# Fright Zone's Ohio Yard Haunt 2006



## Fright Zone (Sep 28, 2006)

Image gallery of select low resolution still frames from the video I took of our yard haunt display on Halloween. 180 Trick-or-Treaters. Put it up at my Grandma's house. She passed away in June. She enjoyed a smaller yard haunt last year. They hadn't sold her house, so I got to do it one last time. Was wet and rainy putting it up in 10 hours. Didn't get to tweak it, but it turned out OK. We got done just as T-o-T started. Had good weather during T-o-T. Documented it and took it down in 4 hours. I got a sinus infection. It was worth it. Thanks to all here who inspired certain prop construction or just the overall confidence that it could be done.

GALLERY LINK


----------



## jdubbya (Nov 6, 2005)

Looks really great! I hear ya on setting up in the rain. It stopped here about an hour before TOT and was actually a beautiful night.
The expressions on the kid's faces tell it all .
Hope you're over your sinus infection too.


----------



## slimy (Jul 12, 2006)

Green tea and echinacea for the sinus infection. Scares and spooks for the haunt. 

You did good. I'm impressed with you 'same day' haunters. Where you set up the same day as you display. I couldn't do it. I'm just not that motivated. 

Yard looks great by the way.


----------
== == ==
Answer these from the yard haunt thread:
(a) How many Trick-or-Treaters came to the display?
(b) According to jdubbya, how long before TOT did the rain stop?
(c) What does slimy recommend for the sinus infection?

Collected data:
== == ==
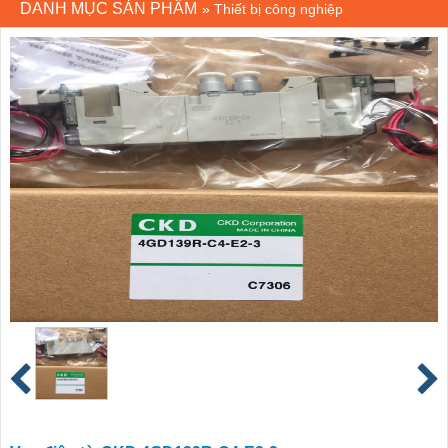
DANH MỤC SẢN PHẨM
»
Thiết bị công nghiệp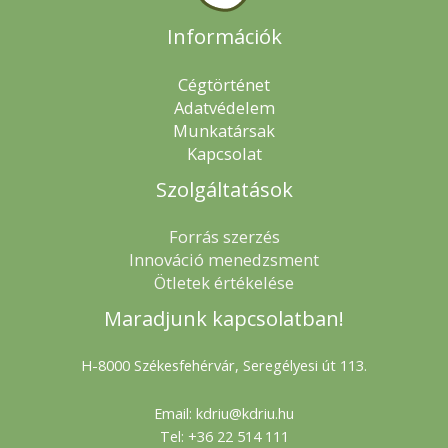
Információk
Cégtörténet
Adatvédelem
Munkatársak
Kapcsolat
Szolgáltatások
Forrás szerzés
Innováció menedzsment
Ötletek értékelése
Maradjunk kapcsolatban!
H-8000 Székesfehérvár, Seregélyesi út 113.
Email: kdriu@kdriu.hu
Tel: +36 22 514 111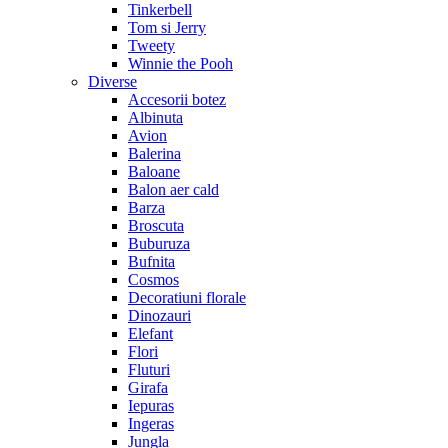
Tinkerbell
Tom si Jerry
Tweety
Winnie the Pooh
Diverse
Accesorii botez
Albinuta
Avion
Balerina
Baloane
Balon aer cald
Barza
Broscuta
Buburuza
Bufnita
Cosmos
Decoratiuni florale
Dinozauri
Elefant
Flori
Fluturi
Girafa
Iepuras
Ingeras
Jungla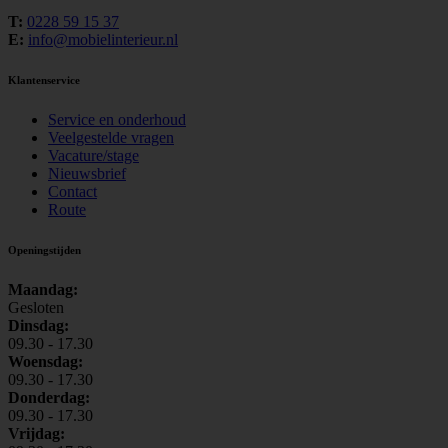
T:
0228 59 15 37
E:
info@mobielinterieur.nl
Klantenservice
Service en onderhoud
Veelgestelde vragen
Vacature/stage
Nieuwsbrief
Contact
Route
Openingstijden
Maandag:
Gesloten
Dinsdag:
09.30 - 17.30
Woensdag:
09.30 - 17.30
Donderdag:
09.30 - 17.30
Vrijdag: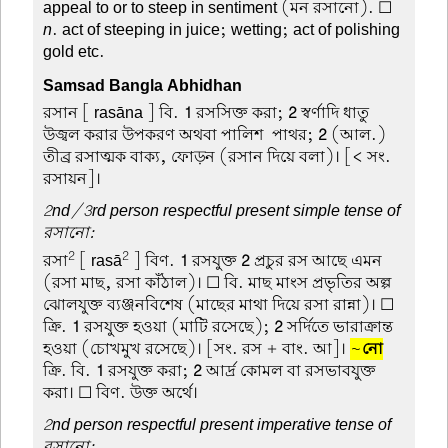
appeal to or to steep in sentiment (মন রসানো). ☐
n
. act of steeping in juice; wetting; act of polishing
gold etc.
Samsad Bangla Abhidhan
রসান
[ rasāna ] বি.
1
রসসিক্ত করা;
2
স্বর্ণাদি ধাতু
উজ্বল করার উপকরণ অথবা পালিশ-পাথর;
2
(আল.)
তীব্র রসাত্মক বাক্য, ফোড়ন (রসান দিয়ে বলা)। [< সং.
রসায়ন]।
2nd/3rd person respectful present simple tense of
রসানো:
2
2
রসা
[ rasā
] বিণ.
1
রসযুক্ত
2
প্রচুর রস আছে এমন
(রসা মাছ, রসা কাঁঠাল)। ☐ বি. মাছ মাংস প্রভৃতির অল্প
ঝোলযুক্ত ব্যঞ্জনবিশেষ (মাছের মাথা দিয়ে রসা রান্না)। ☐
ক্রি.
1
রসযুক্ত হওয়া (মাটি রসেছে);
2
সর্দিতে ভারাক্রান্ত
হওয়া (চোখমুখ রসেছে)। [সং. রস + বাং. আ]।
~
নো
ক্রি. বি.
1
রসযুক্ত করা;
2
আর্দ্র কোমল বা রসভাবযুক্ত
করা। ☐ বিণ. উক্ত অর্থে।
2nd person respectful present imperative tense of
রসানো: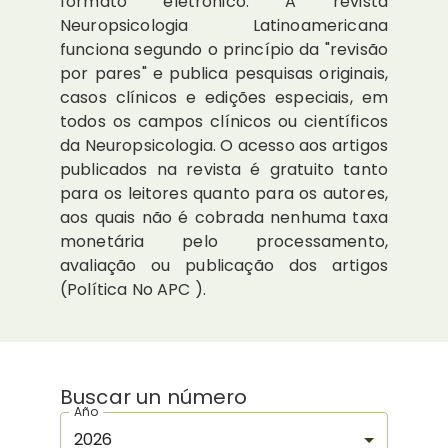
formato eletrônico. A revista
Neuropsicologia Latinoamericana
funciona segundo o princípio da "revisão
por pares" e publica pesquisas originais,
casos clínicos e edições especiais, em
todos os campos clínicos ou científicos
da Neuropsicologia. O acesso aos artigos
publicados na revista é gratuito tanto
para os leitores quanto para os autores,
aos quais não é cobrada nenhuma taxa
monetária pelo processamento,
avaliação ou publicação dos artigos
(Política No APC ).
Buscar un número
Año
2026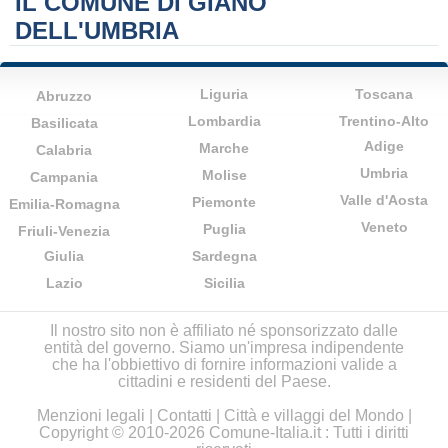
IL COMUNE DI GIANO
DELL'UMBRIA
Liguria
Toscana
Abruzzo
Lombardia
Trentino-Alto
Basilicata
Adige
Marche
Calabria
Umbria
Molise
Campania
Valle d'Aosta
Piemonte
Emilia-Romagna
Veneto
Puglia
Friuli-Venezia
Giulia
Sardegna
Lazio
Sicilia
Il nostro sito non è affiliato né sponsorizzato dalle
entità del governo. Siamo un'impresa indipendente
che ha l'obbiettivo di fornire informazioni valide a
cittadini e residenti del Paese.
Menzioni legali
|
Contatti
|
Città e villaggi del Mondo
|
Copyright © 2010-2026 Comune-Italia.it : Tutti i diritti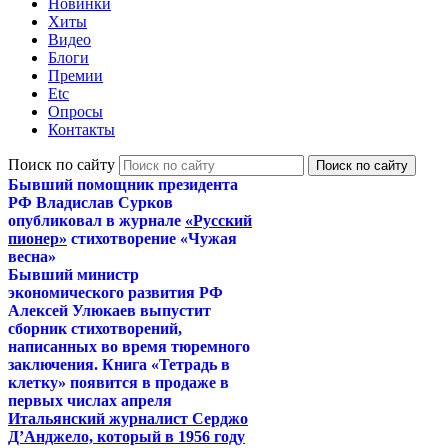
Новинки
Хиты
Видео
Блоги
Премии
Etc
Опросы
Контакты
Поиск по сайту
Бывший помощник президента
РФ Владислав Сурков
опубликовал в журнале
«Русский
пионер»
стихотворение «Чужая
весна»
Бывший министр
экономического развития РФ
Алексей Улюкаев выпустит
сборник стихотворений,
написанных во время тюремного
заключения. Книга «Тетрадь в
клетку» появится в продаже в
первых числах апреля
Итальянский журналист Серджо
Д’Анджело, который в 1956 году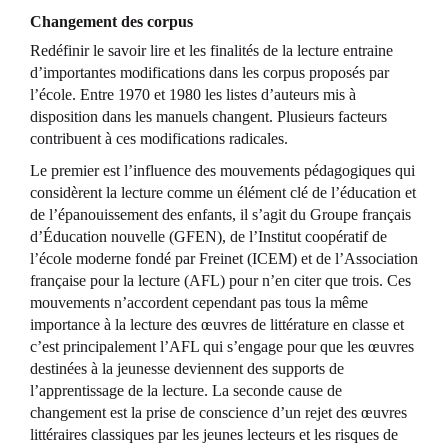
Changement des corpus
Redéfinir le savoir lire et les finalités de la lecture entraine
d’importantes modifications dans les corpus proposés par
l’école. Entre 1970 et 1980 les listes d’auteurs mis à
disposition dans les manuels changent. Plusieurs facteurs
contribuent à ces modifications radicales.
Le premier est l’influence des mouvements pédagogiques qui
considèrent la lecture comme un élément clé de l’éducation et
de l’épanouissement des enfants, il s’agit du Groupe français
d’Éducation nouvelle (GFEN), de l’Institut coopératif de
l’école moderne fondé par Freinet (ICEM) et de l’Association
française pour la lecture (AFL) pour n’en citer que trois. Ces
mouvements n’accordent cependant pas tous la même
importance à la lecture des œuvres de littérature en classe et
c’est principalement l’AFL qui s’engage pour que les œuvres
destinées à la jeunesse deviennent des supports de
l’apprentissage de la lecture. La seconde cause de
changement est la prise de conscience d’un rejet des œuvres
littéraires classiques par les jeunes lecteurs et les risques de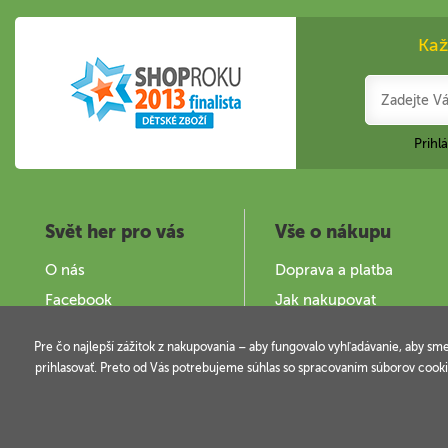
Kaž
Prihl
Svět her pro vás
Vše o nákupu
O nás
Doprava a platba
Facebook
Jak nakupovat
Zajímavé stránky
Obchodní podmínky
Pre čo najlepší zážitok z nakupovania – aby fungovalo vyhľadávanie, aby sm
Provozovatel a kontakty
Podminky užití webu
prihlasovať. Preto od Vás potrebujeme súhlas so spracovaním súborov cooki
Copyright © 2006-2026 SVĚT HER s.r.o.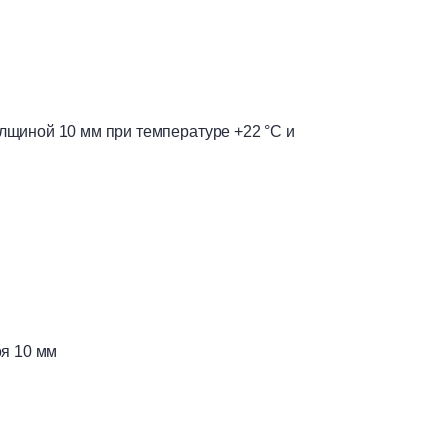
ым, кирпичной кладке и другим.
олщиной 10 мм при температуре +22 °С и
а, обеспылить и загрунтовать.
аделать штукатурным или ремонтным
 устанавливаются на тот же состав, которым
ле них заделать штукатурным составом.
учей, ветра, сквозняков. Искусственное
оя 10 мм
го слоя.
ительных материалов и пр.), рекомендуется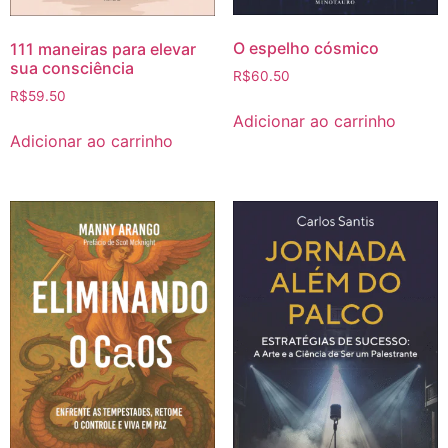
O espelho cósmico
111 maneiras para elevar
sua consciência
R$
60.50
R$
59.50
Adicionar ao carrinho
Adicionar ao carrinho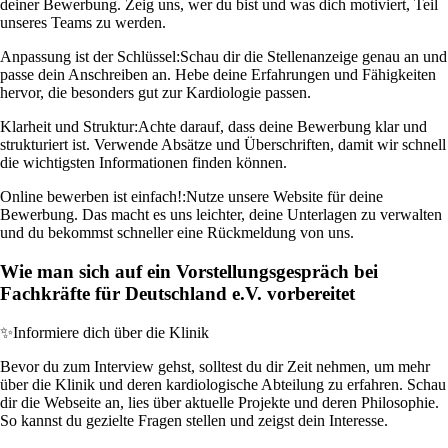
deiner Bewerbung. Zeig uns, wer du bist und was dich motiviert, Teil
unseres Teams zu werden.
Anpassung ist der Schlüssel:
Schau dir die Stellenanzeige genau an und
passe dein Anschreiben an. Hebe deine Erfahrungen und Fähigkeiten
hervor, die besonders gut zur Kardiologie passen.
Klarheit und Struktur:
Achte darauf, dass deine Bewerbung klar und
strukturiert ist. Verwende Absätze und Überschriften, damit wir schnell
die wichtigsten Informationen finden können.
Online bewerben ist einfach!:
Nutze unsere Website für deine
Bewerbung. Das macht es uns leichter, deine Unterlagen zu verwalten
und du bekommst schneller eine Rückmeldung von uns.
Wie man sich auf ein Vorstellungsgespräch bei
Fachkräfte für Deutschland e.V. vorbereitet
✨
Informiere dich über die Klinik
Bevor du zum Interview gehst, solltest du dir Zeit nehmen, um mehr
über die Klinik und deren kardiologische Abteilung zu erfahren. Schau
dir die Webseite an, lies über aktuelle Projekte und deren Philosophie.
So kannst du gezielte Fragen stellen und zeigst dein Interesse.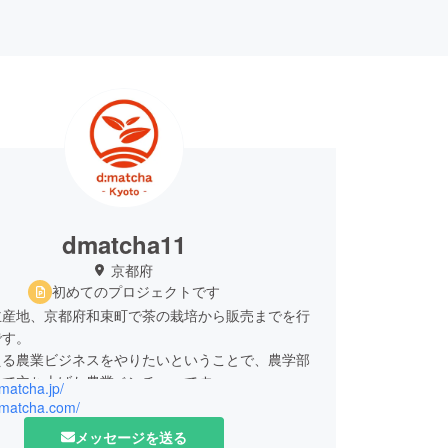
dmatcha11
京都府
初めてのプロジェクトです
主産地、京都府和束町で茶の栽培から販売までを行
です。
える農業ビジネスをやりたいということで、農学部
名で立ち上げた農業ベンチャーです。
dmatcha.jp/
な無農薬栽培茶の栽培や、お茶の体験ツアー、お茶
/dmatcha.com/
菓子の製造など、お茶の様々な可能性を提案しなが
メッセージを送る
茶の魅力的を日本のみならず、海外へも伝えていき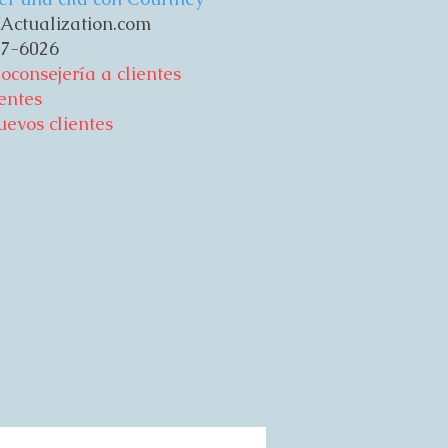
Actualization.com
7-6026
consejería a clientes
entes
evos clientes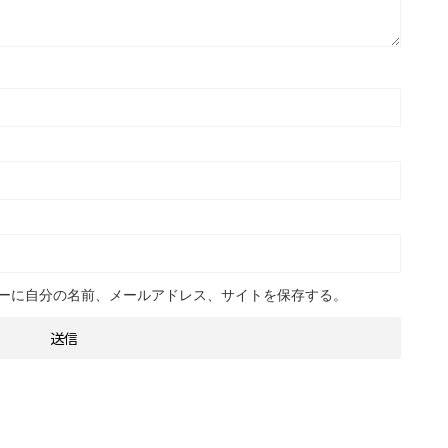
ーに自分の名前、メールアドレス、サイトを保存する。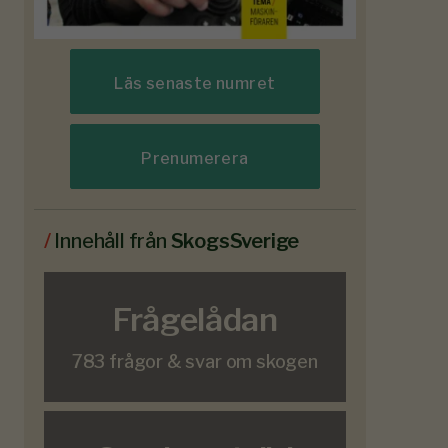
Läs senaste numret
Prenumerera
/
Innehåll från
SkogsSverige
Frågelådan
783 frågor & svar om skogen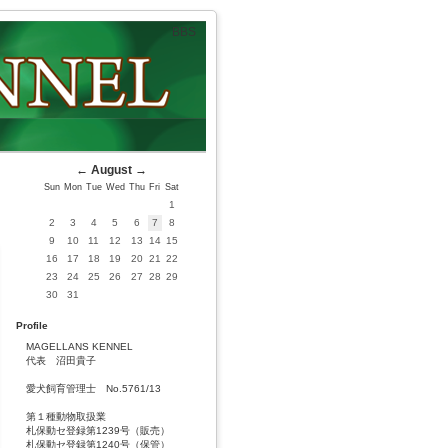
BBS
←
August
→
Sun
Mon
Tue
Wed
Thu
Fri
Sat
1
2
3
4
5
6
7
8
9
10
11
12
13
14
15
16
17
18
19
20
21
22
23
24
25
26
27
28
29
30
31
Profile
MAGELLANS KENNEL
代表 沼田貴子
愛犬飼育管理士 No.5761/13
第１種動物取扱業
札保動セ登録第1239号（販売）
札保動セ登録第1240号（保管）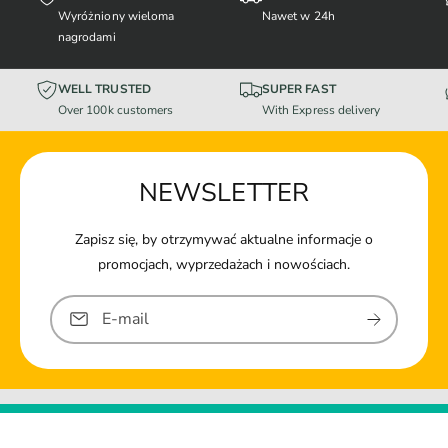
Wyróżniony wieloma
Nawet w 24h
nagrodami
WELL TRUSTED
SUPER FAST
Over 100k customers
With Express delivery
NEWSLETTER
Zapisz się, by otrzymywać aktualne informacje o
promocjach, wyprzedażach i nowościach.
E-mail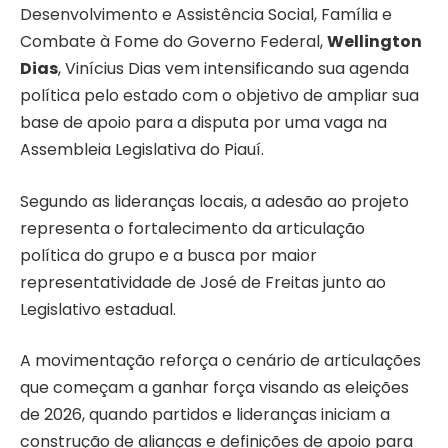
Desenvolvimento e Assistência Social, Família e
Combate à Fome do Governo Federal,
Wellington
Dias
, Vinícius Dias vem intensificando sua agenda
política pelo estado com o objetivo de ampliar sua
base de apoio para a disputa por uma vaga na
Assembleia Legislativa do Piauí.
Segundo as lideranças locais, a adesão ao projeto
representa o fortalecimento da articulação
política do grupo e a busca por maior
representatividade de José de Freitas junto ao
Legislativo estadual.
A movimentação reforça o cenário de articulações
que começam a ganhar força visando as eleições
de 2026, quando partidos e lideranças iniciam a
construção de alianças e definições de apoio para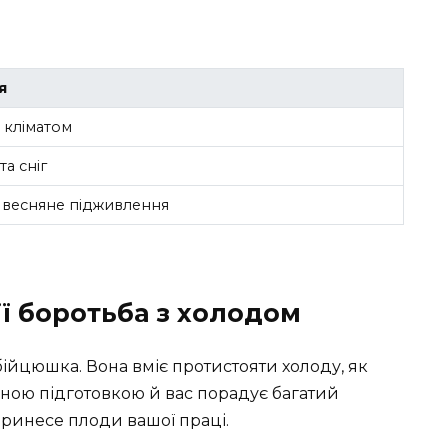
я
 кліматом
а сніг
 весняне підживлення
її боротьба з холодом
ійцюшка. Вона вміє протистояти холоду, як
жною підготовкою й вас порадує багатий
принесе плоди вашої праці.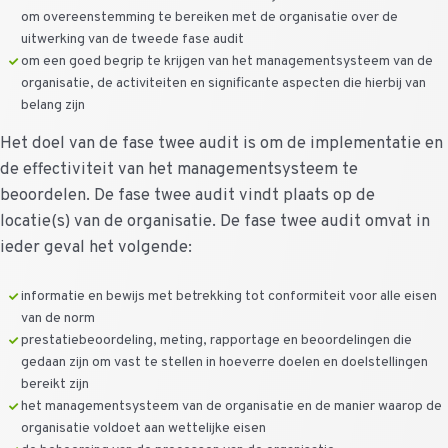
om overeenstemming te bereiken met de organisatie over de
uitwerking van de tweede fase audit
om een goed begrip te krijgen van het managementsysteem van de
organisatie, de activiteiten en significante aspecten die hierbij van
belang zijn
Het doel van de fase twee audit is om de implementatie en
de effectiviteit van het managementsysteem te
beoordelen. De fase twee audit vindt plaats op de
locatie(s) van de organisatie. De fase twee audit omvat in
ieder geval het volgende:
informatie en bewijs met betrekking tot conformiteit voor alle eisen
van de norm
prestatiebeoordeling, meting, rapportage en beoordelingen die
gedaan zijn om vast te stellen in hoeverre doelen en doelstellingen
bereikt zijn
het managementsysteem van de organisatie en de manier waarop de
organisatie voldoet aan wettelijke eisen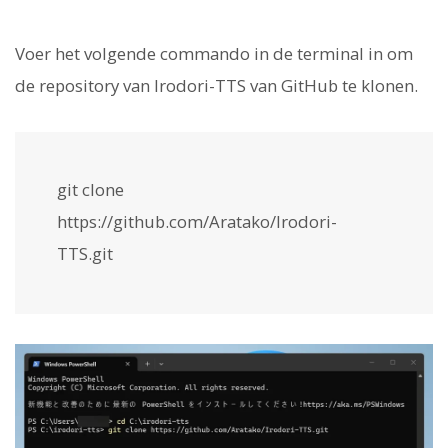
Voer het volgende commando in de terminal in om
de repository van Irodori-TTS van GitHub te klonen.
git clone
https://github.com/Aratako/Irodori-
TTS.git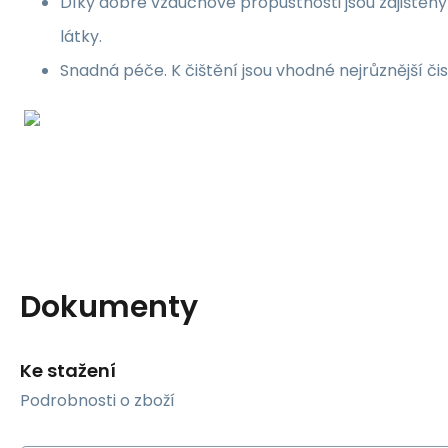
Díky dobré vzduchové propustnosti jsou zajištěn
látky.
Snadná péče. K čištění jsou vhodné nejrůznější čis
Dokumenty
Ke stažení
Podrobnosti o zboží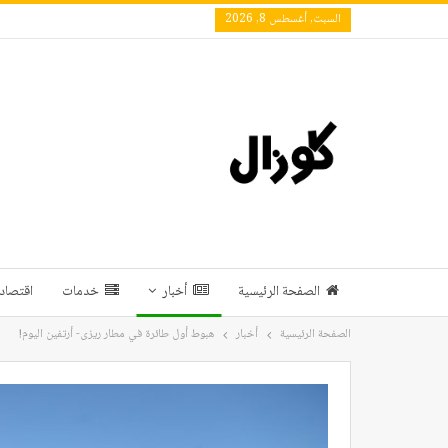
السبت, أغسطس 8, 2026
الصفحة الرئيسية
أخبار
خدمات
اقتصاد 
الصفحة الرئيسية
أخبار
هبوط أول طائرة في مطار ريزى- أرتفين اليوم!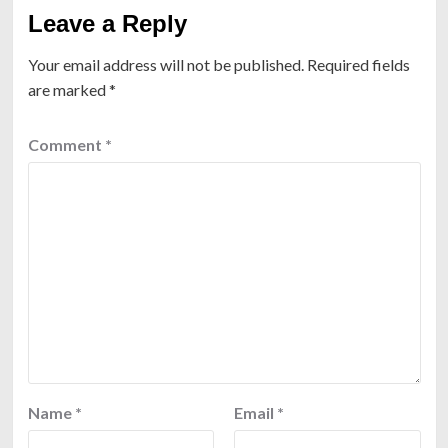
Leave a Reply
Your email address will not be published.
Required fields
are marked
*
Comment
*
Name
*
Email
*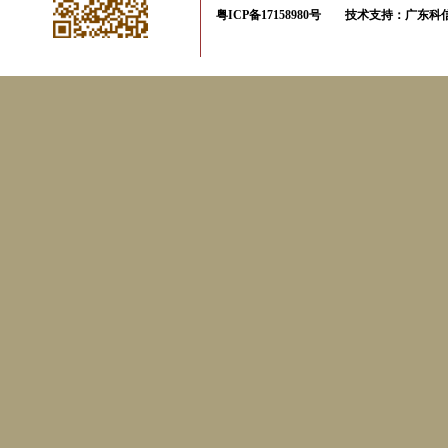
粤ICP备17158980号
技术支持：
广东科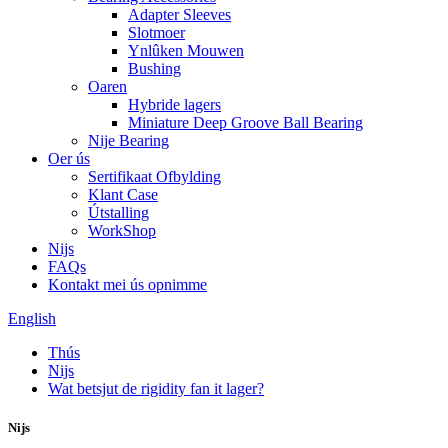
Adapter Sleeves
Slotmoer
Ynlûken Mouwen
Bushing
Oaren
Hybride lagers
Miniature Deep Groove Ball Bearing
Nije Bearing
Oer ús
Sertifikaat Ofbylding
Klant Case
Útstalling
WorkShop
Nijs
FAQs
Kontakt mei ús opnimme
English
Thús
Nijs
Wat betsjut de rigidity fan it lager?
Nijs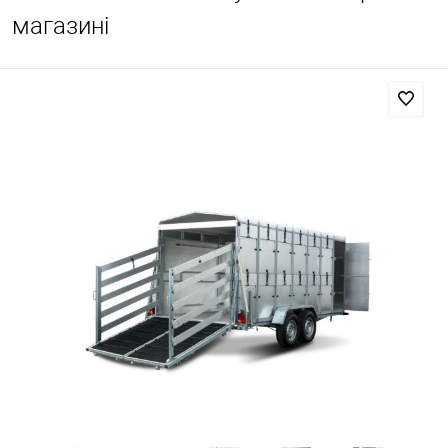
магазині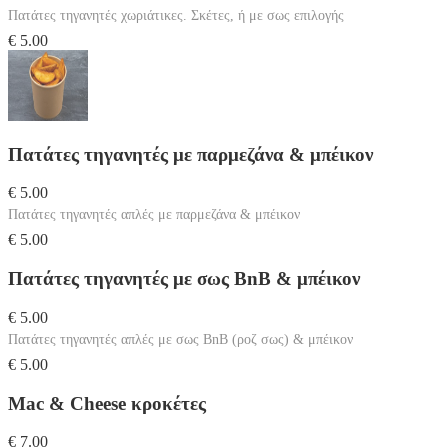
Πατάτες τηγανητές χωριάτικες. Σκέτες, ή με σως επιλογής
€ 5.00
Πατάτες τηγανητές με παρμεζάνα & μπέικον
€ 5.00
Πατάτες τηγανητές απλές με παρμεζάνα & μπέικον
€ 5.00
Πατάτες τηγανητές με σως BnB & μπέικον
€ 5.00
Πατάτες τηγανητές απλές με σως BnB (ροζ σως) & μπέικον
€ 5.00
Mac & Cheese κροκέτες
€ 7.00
== == ==
Task output:
(a) 180
(b) About an hour
(c) Green tea and echinacea